En el vasto universo de la música de autor, donde las letras fluyen como ríos de poesía y las melodías se tiñen con los colores del alma, emergen figuras titánicas cuya obra trasciende el tiempo y el espacio. Entre ellas, Joan Manuel Serrat y Alberto Cortez se alzan como faros luminosos, cuyas carreras se han entrelazado en el corazón de quienes buscan en la música no solo entretenimiento, sino también consuelo, inspiración y reflexión.

Esta carta, extraída de las páginas del tiempo y el recuerdo, es un puente tendido entre dos almas gigantes, un diálogo poético que celebra la amistad, el arte y la vida. A través de sus líneas, se desvela el profundo respeto y admiración mutua, ofreciendo una ventana a la esencia de lo que significa ser un creador de sueños, un trovador de la verdad y un eterno amigo del alma.



Serrat a Través de los Ojos de Alberto Cortez: Un Tributo entre Gigantes



¡Qué fácil es sentirse amigo tuyo, Talanca! Y amarte en el más amplio y visceral sentido de la palabra, si prefieres “el lunar de su cara a la Pinacoteca Nacional, querer a poder y el perro al collar”.

Tu barca, la que algún día -ojalá sea lejano- te llevará “con un levante otoñal para que el temporal desguace sus alas blancas”, tiene una quilla de una aleación extremadamente compleja. En ella convergen los mejores materiales disponibles: amor, sensibilidad, agudeza, ternura, inteligencia, sencillez, sabiduría y una buena ración de prudencia; amén de otros componentes como dedicación, trabajo, abnegación, coherencia, etc., que hacen que abra surcos definidos y profundos en el mar. Debe ser por eso que a su paso, tu barca deja estelas luminosas.

Me gusta caminar contigo. ¿Cómo no hacerlo si recorres el mundo con una tiza, subrayando las mariposas, los niños, el hombre de a pie, los molinos de viento y el silencio de los que no se atreven a hablar? Eres la mejor cepa de una vendimia que en el 68, salió a la calle en París a buscar el roble de mayo y en Tlatelolco el tinto color de octubre; mosto generoso que bebemos aún de la copa de la esperanza.

Por favor, no trates de comprender todo esto como una apología delineada para enaltecer tus méritos y glorias. Un buen puñado de críticos tienen más entidad que yo para semejante tarea. Se trata solo de una voz más en el camino que siente la necesidad de asociarse a la brisa, como interlocutora del sentir popular.

Si bien “me siento amigo tuyo”, sé que no lo soy, porque me falta la convivencia para compartir tus defectos. Tus virtudes las convivo en tu canto, en consecuencia, soy dueño de una mitad nomás y creo que tanto tú como yo entendemos la palabra amigo en su dimensión total.

“Nanas de la cebolla”, musicado por Alberto Cortez. En mi país has estado metido en la tarea de abrirle ventanas a mi gente, cuando a punto estaban de acostumbrarse a vivir a oscuras. Como habrás visto, está brotando otra vez la hierba, groseramente pisoteada por la bota de lo irreal, de lo absurdo, de lo que nunca debió pasar. Sabemos que los gestores de “lo mediocre”, tienen las sementeras bien aradas, sembradas, abonadas y con abundantes riegos. Sabemos que fumigan a conciencia para evitar la proliferación de “gusanillos” que malogren su cosecha. Pese a la sofisticada perfección con que elaboran sus insecticidas, afortunadamente esos “gusanillos” son impermeables e indestructibles, porque los protege una coraza muy peculiar llamada Dignidad.

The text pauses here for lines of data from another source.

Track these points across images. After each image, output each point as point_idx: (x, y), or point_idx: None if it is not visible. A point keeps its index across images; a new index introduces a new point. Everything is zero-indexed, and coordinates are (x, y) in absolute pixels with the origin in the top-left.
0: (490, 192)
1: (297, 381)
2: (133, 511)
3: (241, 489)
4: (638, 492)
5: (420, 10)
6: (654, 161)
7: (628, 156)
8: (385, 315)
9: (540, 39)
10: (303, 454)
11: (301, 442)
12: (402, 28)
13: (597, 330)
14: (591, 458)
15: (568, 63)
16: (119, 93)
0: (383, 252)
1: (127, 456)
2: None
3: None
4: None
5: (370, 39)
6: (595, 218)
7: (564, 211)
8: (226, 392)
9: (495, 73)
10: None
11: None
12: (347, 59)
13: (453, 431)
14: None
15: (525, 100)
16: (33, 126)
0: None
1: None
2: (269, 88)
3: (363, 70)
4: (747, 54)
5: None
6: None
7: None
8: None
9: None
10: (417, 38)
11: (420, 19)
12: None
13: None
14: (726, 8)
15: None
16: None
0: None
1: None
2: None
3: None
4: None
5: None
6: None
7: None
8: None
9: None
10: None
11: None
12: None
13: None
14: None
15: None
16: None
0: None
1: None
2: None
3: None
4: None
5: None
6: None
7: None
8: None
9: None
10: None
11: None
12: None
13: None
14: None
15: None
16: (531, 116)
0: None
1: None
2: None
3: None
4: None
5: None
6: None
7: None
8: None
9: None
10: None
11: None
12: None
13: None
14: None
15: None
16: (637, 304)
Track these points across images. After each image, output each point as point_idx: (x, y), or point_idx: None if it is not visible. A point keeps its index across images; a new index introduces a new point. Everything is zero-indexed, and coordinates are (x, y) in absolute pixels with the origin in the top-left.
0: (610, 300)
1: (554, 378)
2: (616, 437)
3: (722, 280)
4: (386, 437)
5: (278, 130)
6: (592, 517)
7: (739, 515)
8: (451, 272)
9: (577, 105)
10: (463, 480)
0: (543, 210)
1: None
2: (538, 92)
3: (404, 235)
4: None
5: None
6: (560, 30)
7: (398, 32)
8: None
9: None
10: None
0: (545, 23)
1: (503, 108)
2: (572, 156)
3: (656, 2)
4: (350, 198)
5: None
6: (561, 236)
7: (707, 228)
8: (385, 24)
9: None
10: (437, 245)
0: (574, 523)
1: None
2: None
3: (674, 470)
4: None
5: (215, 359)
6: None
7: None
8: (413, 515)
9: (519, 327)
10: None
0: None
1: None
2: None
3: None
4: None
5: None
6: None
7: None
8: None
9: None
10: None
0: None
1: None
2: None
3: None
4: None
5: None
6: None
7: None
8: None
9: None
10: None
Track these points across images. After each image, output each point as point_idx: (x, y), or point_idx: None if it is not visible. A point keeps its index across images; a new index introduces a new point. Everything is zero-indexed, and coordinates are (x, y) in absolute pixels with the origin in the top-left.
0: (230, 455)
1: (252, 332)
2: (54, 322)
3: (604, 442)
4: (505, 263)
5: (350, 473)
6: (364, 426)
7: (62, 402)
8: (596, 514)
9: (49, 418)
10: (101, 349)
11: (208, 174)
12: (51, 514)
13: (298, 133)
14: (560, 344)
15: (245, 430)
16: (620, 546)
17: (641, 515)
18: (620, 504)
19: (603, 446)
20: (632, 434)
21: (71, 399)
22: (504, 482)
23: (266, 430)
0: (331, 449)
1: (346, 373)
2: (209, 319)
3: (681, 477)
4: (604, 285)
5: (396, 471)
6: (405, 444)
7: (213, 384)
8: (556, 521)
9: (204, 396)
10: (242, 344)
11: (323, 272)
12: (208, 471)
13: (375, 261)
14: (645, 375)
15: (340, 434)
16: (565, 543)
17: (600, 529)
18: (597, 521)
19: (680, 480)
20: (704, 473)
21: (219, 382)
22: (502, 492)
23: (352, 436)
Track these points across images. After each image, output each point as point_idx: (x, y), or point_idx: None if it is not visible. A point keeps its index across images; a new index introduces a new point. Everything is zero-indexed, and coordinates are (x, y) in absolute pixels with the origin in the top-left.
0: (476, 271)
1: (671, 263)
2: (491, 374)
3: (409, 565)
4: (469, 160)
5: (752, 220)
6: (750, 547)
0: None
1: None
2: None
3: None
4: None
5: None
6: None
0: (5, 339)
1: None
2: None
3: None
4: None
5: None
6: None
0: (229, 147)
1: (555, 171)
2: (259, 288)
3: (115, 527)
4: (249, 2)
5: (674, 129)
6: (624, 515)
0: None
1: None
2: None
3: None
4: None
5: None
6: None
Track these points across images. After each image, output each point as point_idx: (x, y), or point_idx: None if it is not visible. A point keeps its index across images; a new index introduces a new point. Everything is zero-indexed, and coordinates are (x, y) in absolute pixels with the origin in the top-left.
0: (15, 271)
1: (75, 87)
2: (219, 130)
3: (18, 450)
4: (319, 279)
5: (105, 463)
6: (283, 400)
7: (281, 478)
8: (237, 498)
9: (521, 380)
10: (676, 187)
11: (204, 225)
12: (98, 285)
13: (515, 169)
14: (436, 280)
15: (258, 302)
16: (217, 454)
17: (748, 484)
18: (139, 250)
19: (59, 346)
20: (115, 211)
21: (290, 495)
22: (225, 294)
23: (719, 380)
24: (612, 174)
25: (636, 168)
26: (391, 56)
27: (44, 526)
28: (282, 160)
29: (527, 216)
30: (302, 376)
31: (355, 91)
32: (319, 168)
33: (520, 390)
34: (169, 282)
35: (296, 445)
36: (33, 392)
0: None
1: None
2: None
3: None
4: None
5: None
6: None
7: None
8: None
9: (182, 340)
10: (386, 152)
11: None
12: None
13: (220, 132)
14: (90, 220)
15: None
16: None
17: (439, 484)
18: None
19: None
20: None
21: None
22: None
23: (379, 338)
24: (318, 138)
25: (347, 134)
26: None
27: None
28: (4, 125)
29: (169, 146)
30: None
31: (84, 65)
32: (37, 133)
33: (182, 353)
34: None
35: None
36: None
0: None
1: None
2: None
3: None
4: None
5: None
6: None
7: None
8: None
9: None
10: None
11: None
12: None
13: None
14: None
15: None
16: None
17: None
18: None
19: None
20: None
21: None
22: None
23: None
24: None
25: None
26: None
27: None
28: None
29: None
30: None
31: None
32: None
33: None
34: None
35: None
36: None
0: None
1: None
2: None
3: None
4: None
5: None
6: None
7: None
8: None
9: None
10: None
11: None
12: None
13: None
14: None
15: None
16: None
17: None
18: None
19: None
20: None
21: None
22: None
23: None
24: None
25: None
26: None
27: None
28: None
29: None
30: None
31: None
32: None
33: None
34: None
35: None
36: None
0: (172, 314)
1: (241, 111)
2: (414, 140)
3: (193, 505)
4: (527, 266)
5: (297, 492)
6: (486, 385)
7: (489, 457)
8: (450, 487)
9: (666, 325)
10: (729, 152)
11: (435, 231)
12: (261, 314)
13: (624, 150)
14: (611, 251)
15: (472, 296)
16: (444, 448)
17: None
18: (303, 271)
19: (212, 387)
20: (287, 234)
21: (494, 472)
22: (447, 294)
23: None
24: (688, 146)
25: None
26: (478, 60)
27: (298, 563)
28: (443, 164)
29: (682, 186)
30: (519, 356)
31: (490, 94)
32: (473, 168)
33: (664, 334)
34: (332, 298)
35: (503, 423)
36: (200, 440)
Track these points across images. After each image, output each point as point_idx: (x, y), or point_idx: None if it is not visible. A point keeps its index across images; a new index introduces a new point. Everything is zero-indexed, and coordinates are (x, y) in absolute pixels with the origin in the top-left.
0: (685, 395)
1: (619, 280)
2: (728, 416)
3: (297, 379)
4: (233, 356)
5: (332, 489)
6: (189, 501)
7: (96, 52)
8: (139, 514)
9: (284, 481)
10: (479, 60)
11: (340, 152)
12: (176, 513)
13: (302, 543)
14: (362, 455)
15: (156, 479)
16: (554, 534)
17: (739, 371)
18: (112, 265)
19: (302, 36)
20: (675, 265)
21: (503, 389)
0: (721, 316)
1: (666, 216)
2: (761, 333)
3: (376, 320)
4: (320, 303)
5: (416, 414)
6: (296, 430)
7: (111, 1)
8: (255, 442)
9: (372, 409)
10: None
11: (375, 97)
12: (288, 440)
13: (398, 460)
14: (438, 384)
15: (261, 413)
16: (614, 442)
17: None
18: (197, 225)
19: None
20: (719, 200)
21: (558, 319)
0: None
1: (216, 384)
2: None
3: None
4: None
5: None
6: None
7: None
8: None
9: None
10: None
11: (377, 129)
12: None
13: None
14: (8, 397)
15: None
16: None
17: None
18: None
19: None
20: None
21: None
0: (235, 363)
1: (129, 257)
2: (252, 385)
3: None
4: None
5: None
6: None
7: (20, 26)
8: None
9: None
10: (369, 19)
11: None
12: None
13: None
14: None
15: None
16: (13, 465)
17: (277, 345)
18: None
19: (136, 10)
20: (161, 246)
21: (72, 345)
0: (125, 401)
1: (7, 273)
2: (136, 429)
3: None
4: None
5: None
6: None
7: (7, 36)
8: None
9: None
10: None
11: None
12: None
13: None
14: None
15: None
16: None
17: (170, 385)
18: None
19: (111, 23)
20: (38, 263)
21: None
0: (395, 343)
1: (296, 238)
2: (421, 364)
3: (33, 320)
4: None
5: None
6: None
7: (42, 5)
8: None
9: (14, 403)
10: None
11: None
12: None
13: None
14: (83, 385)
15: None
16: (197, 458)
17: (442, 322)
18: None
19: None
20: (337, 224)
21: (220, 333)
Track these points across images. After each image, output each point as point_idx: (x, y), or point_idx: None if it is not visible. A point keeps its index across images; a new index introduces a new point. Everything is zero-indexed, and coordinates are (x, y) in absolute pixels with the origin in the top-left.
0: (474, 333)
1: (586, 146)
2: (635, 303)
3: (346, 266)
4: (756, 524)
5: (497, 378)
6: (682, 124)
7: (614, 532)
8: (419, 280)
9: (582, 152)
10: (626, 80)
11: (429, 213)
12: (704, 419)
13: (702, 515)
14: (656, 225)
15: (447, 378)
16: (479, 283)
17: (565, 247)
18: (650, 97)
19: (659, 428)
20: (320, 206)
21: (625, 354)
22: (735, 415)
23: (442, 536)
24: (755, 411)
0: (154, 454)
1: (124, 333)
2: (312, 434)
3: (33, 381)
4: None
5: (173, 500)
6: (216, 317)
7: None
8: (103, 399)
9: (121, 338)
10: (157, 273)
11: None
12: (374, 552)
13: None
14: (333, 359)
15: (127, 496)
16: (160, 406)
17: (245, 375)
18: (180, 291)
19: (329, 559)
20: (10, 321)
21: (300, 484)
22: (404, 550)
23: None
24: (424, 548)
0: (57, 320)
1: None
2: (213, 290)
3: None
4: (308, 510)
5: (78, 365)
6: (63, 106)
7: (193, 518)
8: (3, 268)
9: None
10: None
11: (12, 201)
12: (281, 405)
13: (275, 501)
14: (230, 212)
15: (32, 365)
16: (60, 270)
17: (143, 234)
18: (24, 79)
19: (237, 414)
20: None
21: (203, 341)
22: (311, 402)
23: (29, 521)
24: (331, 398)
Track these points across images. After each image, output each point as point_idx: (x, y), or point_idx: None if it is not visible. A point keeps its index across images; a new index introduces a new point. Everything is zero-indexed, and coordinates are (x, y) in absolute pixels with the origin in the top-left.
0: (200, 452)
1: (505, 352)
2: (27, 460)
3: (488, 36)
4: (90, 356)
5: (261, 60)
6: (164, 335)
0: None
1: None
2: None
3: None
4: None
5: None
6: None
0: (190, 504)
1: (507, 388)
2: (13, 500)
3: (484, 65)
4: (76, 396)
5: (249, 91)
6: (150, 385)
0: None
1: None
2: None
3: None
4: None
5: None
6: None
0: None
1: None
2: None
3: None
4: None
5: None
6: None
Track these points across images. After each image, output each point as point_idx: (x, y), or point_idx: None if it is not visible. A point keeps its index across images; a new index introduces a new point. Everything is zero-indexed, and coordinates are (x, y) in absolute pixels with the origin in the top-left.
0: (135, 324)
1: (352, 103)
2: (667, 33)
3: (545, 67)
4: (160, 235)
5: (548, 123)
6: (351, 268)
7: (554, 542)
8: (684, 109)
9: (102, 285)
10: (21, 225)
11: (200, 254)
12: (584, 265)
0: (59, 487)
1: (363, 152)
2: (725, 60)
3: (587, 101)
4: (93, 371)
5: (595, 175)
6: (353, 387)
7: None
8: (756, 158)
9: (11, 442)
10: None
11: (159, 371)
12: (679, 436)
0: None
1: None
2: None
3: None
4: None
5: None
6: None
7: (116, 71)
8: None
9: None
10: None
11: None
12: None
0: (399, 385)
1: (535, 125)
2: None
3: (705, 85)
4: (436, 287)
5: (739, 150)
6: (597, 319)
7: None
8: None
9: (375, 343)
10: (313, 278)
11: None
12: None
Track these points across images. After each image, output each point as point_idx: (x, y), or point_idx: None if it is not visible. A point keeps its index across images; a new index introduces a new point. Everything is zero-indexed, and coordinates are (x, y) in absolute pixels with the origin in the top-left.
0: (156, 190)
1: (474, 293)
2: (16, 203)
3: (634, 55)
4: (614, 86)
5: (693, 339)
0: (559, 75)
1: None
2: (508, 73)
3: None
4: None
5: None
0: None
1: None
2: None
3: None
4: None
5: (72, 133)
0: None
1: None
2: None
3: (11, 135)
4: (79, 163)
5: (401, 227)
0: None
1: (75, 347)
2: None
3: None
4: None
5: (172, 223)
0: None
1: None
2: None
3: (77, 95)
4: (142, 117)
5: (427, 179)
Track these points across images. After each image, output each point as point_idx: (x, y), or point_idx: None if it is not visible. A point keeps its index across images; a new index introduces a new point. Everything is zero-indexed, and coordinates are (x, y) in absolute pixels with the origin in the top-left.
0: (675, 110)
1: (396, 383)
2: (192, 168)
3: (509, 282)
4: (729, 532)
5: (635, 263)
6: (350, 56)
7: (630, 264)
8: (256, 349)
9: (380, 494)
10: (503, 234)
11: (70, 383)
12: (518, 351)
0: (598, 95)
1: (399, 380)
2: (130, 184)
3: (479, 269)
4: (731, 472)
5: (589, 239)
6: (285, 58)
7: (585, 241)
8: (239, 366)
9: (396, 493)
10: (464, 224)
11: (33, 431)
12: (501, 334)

¡Extraña palabra ésta! Se me ocurre que en un futuro diccionario debería figurar en él, con la siguiente definición: Dignidad. Codiciable condición humana constantemente sometida a tasaciones, intercambios, negociados y otras agresiones. Sólo en contadas oportunidades resiste y vive ilesa.

Nuestra estructura molecular no es la misma, el color de nuestro tocado es diferente y los resultados distintos, ya lo sé; sin embargo, nos parecemos bastante porque tenemos la particularidad de “bajar las escaleras como queremos y que cada quién es cada cual”.

Querido Talanca -qué manía esta de los argentinos de ponerle motes y etiquetas a las personas y a las cosas, ¿no?! Escribo estas líneas porque sí, porque tengo deseos de hacerlo y porque, como decía León Felipe: “yo me quito y me pongo el sombrero cuando me da la gana”. Hoy me da la gana de contarte todas estas cosas y aquí las tienes con el abrazo entrañable de siempre y con la alegría sincera de saber que estás encendido como la vida misma, como el sol.

Fuente: “Soy un ser humano”, libro de Alberto Cortez, 1985, Madrid, España.